OpenAPI Spec Validator — Validate an OpenAPI 3.x JSON or YAML spec online: lint structure, summarize endpoints, detect broken $ref, catch missing
OpenAPI Spec Validator

Why does the YAML parser fail on some specs but the JSON version works fine?

We ship a deliberately small YAML parser (no anchors, no merge keys `<<`, no tags `!!type`, no multi-document `---` streams) to keep the tool offline and lightweight. ~95% of real OpenAPI specs we tested parse fine, but specs heavy on YAML anchors (commonly used to dedupe shared response shapes) will fail. Two workarounds: (1) export your YAML to JSON via `npx js-yaml spec.yaml > spec.json` and paste the JSON — full anchor expansion happens at conversion time; (2) inline the anchors manually. The error message will point at the line. Long term, if you need full YAML support, run a desktop linter like Spectral or Redocly CLI which use full js-yaml internally.

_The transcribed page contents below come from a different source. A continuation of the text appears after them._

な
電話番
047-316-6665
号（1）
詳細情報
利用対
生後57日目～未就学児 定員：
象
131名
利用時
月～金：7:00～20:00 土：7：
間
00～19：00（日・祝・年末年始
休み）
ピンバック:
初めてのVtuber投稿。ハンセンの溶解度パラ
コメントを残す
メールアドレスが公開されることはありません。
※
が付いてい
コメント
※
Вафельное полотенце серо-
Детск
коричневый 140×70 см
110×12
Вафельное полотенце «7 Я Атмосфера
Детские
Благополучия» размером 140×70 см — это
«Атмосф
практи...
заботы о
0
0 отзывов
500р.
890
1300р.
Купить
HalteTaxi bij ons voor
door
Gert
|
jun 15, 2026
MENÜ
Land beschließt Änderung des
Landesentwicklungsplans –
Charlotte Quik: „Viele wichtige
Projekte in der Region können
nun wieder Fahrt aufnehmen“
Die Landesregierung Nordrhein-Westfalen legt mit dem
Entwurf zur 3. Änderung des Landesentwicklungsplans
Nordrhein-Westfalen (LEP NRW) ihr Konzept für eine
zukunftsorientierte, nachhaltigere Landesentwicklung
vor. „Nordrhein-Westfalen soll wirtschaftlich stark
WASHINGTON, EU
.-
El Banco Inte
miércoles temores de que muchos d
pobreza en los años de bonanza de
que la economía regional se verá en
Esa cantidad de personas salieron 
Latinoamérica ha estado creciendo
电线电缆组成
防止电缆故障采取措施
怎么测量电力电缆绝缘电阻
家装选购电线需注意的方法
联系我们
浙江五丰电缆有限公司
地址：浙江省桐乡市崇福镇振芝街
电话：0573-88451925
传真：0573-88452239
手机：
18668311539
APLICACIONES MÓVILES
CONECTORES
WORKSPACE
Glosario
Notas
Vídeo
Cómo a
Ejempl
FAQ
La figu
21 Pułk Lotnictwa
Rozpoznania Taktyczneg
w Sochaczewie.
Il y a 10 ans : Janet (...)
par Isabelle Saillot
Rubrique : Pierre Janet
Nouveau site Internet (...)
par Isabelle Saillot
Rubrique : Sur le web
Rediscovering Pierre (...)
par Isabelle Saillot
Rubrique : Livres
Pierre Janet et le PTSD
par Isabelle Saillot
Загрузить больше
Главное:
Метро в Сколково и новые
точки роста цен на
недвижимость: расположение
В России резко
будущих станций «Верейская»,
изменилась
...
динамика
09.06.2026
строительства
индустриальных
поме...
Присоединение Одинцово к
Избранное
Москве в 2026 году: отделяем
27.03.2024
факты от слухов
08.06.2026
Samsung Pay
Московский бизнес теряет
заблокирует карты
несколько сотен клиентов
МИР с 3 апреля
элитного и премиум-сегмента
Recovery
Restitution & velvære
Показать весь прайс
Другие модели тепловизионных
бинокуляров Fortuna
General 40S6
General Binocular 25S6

What does 'undeclared path parameter' mean and why does it break clients?

When your path template includes `{petId}` (or any other `{name}`), each placeholder must appear in the operation's `parameters` list with `in: path` and `required: true`. If `{petId}` is in the URL but missing from parameters, code generators like openapi-generator, oapi-codegen, Kiota and openapi-typescript can't produce a typed argument for the method — they either skip the operation, emit a method that takes no arguments and hardcodes a literal `{petId}` into the URL, or crash entirely. The validator finds both directions: parameters in the URL but undeclared, and parameters declared in `parameters` but not present in the path. Fix by adding the missing declarations or by removing stale ones — the URL is the source of truth.

Should every operation have a unique operationId, and what naming convention is best?

Yes — code generators use operationId as the method name in client SDKs. Without it they synthesize one from method + path, producing names like `getPetsPetId` that are ugly and unstable across spec edits. Convention: verb + resource + qualifier, in camelCase: `listPets`, `getPet`, `createPet`, `updatePet`, `deletePet`, `searchPets`, `getPetVaccinations`. Keep operationIds globally unique across the whole spec (some generators namespace by tag, many don't). For paginated lists prefer `listPets` over `getPets` to signal multiplicity. For batch endpoints use `bulkCreatePets`. The validator flags missing operationIds at WARN severity — fix them before any external client consumes your spec.

Is this validator suitable for AI-generated OpenAPI specs (LLMs producing API definitions)?

Especially well suited. LLM-generated OpenAPI specs (from prompts like 'design an API for X') consistently hit the same pitfalls: response descriptions missing, path params declared but not in URL or vice versa, lowercase methods mixed with uppercase, 401 responses missing on secured ops, request bodies with examples but no schema, and forgotten error responses. Paste the LLM output here as your first sanity check before feeding it to a code generator or doc tool. The combination of structural validation + endpoint table + lint warnings catches roughly 80% of LLM hallucinations in our internal testing on Claude, GPT-4, and Gemini outputs. After passing this tool, run a deeper schema check in CI before publishing.

Does the tool support Swagger 2.0 or only OpenAPI 3.x?

Swagger 2.0 specs (`swagger: "2.0"` at the root) are detected and flagged with an upgrade recommendation — the tool does not run lint rules on them. Swagger 2.0 hit feature freeze in 2014 and the broader ecosystem (Spectral, Redocly, Stoplight, Postman, AWS API Gateway, Apigee, Kong) all favor OpenAPI 3.x. Convert with `swagger2openapi spec.json` (npm package) which handles 90%+ of the migration automatically: parameter `body` types move into requestBody, definitions move to components.schemas, and `host`/`basePath`/`schemes` collapse into the servers array. After conversion, paste here to lint the result before merging.